## WHAT YOU SHOULD DO:
Look through the data below and work out how many lines hold "usuarios"; state only the number.

Saved entries
+---+

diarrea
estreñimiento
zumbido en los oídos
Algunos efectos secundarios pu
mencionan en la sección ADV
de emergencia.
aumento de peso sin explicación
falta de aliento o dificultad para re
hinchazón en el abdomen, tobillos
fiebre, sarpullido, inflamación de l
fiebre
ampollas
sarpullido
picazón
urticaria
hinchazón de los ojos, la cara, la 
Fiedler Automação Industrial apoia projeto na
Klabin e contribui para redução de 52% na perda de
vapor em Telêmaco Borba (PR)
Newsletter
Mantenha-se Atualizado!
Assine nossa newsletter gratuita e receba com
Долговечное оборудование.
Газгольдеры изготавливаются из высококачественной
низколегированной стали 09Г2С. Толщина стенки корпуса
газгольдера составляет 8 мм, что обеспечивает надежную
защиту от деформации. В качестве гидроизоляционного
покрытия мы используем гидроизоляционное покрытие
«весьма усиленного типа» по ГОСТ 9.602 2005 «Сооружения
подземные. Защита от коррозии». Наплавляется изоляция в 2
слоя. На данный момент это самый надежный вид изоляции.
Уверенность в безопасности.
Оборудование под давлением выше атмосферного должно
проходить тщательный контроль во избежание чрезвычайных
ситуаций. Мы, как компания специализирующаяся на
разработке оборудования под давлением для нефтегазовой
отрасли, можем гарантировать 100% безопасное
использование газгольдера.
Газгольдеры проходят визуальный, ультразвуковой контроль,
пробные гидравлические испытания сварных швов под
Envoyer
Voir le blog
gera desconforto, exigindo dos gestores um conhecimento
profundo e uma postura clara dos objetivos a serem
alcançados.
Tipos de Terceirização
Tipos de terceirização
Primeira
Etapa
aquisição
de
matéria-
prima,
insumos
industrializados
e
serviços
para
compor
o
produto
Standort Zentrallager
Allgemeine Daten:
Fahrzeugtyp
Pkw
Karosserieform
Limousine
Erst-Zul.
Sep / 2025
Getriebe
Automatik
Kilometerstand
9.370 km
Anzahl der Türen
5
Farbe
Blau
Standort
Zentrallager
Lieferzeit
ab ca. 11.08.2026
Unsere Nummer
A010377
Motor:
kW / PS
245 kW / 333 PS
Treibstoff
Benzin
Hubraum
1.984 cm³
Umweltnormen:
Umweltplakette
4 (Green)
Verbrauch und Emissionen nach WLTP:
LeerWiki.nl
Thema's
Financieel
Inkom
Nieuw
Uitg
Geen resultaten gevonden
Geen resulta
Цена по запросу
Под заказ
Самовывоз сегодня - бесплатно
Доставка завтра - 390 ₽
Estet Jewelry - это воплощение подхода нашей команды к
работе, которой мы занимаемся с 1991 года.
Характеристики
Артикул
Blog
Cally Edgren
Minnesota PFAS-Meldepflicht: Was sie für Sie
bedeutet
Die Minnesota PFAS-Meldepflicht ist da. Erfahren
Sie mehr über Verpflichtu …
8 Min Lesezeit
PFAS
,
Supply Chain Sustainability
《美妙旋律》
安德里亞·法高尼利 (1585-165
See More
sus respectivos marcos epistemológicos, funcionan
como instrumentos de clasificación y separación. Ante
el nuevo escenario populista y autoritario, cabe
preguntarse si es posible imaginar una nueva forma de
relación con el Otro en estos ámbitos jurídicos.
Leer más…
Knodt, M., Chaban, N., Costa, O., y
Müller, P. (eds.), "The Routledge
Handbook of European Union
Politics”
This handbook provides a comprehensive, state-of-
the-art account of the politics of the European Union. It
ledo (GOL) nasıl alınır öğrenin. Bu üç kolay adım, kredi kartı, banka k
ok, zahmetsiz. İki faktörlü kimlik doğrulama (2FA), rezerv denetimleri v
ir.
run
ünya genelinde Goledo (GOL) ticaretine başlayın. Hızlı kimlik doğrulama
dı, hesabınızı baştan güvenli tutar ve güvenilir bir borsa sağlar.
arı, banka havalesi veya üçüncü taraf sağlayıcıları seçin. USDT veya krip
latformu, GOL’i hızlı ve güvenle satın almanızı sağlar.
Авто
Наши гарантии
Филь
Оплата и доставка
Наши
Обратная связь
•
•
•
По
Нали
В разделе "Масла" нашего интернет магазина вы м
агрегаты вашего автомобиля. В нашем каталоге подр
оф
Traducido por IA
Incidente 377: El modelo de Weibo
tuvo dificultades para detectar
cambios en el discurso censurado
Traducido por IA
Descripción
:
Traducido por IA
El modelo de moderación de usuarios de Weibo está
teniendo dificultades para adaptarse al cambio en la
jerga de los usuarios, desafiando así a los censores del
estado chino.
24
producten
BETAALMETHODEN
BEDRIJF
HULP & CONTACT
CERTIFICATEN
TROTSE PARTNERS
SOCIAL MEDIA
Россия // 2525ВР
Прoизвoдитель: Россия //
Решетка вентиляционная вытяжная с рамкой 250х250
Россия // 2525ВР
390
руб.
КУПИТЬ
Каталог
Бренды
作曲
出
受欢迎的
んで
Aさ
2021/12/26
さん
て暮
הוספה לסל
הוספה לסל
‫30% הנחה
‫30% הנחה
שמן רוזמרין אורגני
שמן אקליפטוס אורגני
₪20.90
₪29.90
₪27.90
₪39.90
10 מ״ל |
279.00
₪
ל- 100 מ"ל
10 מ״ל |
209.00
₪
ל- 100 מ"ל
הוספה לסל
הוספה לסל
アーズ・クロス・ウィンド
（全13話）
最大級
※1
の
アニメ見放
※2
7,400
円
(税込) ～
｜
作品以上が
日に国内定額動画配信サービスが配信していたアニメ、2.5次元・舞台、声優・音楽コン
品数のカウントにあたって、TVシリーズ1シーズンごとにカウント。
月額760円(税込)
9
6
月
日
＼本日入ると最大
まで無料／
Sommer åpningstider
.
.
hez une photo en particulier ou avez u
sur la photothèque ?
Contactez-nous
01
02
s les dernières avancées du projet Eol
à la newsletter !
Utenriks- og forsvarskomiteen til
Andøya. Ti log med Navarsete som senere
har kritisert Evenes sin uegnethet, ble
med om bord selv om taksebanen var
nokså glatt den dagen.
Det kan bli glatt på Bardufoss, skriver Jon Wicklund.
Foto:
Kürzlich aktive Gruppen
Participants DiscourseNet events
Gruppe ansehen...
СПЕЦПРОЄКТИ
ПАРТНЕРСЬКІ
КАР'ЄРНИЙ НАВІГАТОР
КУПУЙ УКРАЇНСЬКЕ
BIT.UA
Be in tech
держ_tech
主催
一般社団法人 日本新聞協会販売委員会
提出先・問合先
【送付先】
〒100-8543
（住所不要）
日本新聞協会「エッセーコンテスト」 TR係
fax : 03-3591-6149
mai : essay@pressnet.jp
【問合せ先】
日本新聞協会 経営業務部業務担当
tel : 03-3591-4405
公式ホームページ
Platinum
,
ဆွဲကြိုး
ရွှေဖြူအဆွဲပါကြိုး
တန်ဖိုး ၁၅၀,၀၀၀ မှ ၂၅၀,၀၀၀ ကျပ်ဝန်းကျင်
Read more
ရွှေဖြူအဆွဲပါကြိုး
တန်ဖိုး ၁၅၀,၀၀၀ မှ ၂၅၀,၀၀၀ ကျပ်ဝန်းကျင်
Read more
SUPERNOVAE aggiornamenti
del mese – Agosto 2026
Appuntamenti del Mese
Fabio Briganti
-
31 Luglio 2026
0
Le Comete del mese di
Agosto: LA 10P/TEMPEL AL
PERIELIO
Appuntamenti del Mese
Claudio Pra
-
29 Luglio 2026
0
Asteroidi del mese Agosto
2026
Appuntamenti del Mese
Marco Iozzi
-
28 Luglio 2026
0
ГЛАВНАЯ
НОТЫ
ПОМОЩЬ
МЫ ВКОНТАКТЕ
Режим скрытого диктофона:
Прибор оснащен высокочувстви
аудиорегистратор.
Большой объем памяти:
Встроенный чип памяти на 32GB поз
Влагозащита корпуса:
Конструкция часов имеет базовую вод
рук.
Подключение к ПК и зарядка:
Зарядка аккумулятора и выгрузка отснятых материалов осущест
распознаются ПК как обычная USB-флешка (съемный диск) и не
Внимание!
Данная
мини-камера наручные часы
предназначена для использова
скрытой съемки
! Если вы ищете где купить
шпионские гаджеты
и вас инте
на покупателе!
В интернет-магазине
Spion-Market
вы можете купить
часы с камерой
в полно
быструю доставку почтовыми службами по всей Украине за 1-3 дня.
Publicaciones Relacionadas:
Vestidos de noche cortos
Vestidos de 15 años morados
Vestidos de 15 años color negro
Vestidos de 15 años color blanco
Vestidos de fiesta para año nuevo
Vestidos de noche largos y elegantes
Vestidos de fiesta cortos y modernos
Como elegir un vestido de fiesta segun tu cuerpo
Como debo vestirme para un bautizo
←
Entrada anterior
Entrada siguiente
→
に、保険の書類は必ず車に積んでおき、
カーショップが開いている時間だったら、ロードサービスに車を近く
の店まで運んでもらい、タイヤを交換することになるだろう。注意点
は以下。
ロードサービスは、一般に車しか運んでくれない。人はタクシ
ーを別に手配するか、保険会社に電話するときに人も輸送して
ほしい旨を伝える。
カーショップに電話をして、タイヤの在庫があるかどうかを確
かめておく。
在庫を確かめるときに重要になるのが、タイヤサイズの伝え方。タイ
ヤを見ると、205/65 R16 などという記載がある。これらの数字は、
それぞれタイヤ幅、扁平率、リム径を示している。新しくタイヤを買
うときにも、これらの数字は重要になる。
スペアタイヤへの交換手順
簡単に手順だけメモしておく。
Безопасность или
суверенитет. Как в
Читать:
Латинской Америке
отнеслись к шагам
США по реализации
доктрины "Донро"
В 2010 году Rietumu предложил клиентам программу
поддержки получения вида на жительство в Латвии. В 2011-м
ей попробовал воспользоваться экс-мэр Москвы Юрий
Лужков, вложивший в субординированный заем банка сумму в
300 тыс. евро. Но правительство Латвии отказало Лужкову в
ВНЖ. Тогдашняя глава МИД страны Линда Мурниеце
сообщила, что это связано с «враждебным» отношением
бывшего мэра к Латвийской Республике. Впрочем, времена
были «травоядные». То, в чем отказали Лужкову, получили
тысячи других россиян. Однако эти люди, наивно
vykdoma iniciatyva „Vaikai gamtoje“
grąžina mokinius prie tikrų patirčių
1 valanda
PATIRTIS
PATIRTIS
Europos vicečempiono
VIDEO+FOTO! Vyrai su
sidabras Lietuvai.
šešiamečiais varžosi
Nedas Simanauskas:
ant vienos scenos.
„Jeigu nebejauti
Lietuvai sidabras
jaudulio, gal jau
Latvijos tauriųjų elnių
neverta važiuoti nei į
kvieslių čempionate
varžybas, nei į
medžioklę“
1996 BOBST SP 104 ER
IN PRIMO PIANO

+---+

## WORKED SOLUTION:
2